- YOUR TASK -
Copy the entire listing below line for line, leaving out the pictures.

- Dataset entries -
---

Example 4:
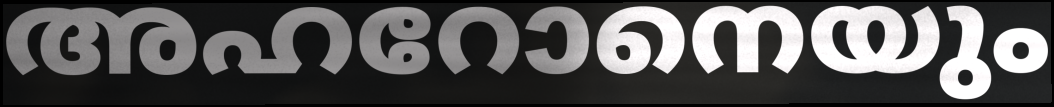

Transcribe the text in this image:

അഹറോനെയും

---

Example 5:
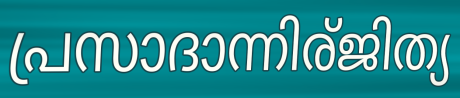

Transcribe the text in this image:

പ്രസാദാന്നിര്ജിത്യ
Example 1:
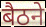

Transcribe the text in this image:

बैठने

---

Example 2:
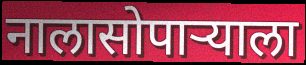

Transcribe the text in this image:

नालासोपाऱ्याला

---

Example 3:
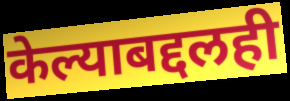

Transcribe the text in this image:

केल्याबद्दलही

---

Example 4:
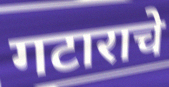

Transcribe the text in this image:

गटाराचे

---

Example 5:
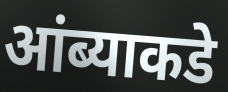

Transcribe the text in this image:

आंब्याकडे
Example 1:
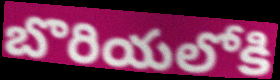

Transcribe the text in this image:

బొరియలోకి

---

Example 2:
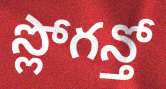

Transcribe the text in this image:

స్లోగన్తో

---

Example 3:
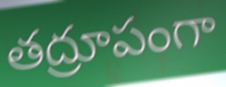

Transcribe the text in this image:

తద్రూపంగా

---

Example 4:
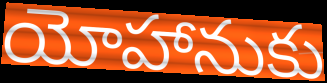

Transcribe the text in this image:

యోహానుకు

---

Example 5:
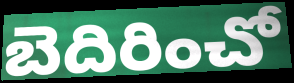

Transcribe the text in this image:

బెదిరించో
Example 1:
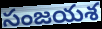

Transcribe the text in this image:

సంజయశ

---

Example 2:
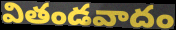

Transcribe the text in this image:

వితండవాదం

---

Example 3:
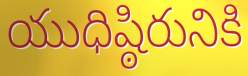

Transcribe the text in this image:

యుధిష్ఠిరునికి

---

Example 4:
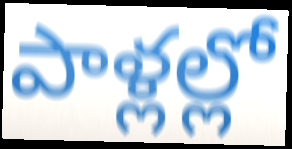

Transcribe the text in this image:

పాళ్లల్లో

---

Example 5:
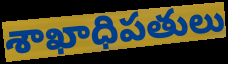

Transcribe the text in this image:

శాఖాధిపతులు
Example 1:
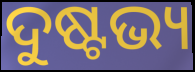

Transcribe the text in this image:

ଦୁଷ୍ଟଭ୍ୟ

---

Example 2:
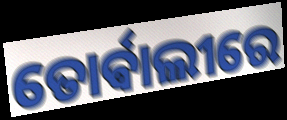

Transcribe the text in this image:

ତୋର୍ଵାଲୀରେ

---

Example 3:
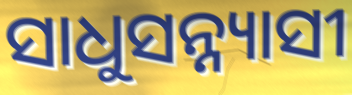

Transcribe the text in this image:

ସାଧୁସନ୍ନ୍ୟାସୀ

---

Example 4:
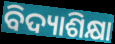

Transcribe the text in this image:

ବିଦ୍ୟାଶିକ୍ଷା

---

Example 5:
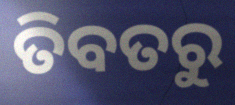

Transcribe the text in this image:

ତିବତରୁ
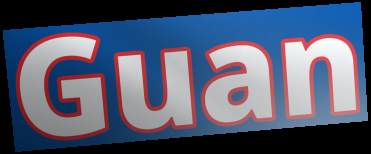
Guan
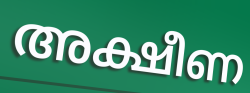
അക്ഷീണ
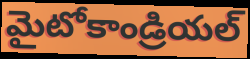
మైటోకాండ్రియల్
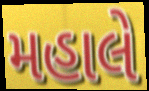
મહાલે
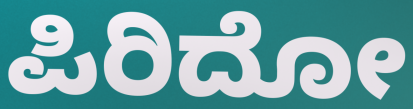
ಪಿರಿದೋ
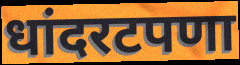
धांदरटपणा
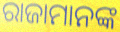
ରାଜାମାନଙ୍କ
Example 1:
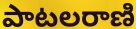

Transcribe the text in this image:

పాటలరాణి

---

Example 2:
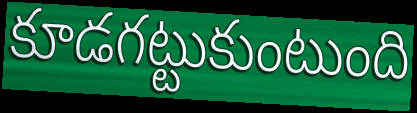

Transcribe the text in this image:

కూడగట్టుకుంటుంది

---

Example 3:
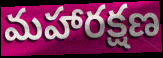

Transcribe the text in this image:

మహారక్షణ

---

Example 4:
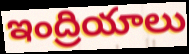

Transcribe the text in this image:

- ANSWER FOR THE TASK -
---

Example 4:

Transcribe the text in this image:

അഹറോനെയും

---

Example 5:

Transcribe the text in this image:

പ്രസാദാന്നിര്ജിത്യ
Example 1:

Transcribe the text in this image:

बैठने

---

Example 2:

Transcribe the text in this image:

नालासोपाऱ्याला

---

Example 3:

Transcribe the text in this image:

केल्याबद्दलही

---

Example 4:

Transcribe the text in this image:

गटाराचे

---

Example 5:

Transcribe the text in this image:

आंब्याकडे
Example 1:

Transcribe the text in this image:

బొరియలోకి

---

Example 2:

Transcribe the text in this image:

స్లోగన్తో

---

Example 3:

Transcribe the text in this image:

తద్రూపంగా

---

Example 4:

Transcribe the text in this image:

యోహానుకు

---

Example 5:

Transcribe the text in this image:

బెదిరించో
Example 1:

Transcribe the text in this image:

సంజయశ

---

Example 2:

Transcribe the text in this image:

వితండవాదం

---

Example 3:

Transcribe the text in this image:

యుధిష్ఠిరునికి

---

Example 4:

Transcribe the text in this image:

పాళ్లల్లో

---

Example 5:

Transcribe the text in this image:

శాఖాధిపతులు
Example 1:

Transcribe the text in this image:

ଦୁଷ୍ଟଭ୍ୟ

---

Example 2:

Transcribe the text in this image:

ତୋର୍ଵାଲୀରେ

---

Example 3:

Transcribe the text in this image:

ସାଧୁସନ୍ନ୍ୟାସୀ

---

Example 4:

Transcribe the text in this image:

ବିଦ୍ୟାଶିକ୍ଷା

---

Example 5:

Transcribe the text in this image:

ତିବତରୁ
Guan
അക്ഷീണ
మైటోకాండ్రియల్
મહાલે
ಪಿರಿದೋ
धांदरटपणा
ରାଜାମାନଙ୍କ
Example 1:

Transcribe the text in this image:

పాటలరాణి

---

Example 2:

Transcribe the text in this image:

కూడగట్టుకుంటుంది

---

Example 3:

Transcribe the text in this image:

మహారక్షణ

---

Example 4:

Transcribe the text in this image:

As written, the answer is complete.